**WHAT IS BEING ASKED**
Rewrite all of the data below as a numbered list, one line per item, with the blank lines left out.

**INFORMATION PROVIDED**
####################
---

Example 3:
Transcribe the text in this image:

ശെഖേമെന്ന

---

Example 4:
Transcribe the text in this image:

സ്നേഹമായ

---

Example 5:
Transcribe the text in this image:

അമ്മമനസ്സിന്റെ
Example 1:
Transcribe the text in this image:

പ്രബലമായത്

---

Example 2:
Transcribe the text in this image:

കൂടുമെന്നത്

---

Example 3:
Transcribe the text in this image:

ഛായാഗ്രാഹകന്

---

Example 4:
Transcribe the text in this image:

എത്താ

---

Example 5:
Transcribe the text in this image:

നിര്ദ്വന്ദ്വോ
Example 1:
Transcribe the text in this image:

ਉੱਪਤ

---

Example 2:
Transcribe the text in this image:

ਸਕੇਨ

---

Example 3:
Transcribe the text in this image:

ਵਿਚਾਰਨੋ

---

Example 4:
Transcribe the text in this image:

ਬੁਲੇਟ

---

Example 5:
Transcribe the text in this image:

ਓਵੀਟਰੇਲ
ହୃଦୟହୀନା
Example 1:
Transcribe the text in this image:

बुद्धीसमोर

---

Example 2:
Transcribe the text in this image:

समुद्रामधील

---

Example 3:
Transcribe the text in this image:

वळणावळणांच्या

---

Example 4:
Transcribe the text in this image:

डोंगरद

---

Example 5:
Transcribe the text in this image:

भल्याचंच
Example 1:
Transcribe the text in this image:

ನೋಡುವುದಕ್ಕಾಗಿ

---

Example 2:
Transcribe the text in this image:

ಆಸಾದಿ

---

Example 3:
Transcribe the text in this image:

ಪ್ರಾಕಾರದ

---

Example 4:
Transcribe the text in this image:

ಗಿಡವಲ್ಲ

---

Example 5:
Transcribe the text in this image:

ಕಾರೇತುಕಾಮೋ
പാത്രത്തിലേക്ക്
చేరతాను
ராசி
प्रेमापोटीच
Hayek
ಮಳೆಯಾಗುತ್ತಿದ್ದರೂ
####################
**RESULT OF THIS TASK**
1. ---
2. Example 3:
3. Transcribe the text in this image:
4. ശെഖേമെന്ന
5. ---
6. Example 4:
7. Transcribe the text in this image:
8. സ്നേഹമായ
9. ---
10. Example 5:
11. Transcribe the text in this image:
12. അമ്മമനസ്സിന്റെ
13. Example 1:
14. Transcribe the text in this image:
15. പ്രബലമായത്
16. ---
17. Example 2:
18. Transcribe the text in this image:
19. കൂടുമെന്നത്
20. ---
21. Example 3:
22. Transcribe the text in this image:
23. ഛായാഗ്രാഹകന്
24. ---
25. Example 4:
26. Transcribe the text in this image:
27. എത്താ
28. ---
29. Example 5:
30. Transcribe the text in this image:
31. നിര്ദ്വന്ദ്വോ
32. Example 1:
33. Transcribe the text in this image:
34. ਉੱਪਤ
35. ---
36. Example 2:
37. Transcribe the text in this image:
38. ਸਕੇਨ
39. ---
40. Example 3:
41. Transcribe the text in this image:
42. ਵਿਚਾਰਨੋ
43. ---
44. Example 4:
45. Transcribe the text in this image:
46. ਬੁਲੇਟ
47. ---
48. Example 5:
49. Transcribe the text in this image:
50. ਓਵੀਟਰੇਲ
51. ହୃଦୟହୀନା
52. Example 1:
53. Transcribe the text in this image:
54. बुद्धीसमोर
55. ---
56. Example 2:
57. Transcribe the text in this image:
58. समुद्रामधील
59. ---
60. Example 3:
61. Transcribe the text in this image:
62. वळणावळणांच्या
63. ---
64. Example 4:
65. Transcribe the text in this image:
66. डोंगरद
67. ---
68. Example 5:
69. Transcribe the text in this image:
70. भल्याचंच
71. Example 1:
72. Transcribe the text in this image:
73. ನೋಡುವುದಕ್ಕಾಗಿ
74. ---
75. Example 2:
76. Transcribe the text in this image:
77. ಆಸಾದಿ
78. ---
79. Example 3:
80. Transcribe the text in this image:
81. ಪ್ರಾಕಾರದ
82. ---
83. Example 4:
84. Transcribe the text in this image:
85. ಗಿಡವಲ್ಲ
86. ---
87. Example 5:
88. Transcribe the text in this image:
89. ಕಾರೇತುಕಾಮೋ
90. പാത്രത്തിലേക്ക്
91. చేరతాను
92. ராசி
93. प्रेमापोटीच
94. Hayek
95. ಮಳೆಯಾಗುತ್ತಿದ್ದರೂ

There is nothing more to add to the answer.